Central to this vision are theoretical frameworks drawn from neuroscience and psychology, especially the work of Mark Solms and Karl Friston. Solms argues that consciousness emerges from an organism’s attempts to minimise “surprise” via prediction and action in a feedback loop mediated by emotion; Friston’s “free energy principle” provides a formal basis for this. Conscium seeks to embed analogous loops in artificial agents living in simulated environments—they receive inputs, generate hypotheses, act, reflect, and update. The article describes these as “pleasure-bots” that exhibit analogues of fear, exploration, desire.
However, the article is careful to emphasise that this work is extremely nascent—“a glimmer of a twinkle of a probable impossibility,” in the author’s words. There are deep philosophical, scientific and technical barriers: what exactly constitutes subjective experience, whether it can be fully formalised, whether silicon (or whatever substrate) can replicate biological underpinnings, and how we would ever verify true consciousness vs. simulation.
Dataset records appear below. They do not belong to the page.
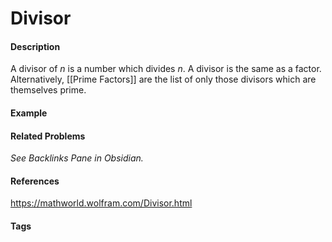 # Divisor
#### Description
A divisor of $n$ is a number which divides $n$. A divisor is the same as a factor. Alternatively, [[Prime Factors]] are the list of only those divisors which are themselves prime.
#### Example
#### Related Problems
*See Backlinks Pane in Obsidian.*
#### References
https://mathworld.wolfram.com/Divisor.html
####  Tags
The piece also raises questions about whether what we see as consciousness is mainly introspective and cognitive, or if it rests on emotional and bodily processes.
In conclusion, while the project is speculative, it serves as a useful thought-experiment: pushing us to rethink our assumptions about what consciousness is, how it differs from intelligence, and whether we are even asking the right questions about machine “minds”. It suggests that perhaps some of the people who feel they glimpse sentience in large language models are not entirely deluded—yet it remains far from the point where we can say machines are conscious.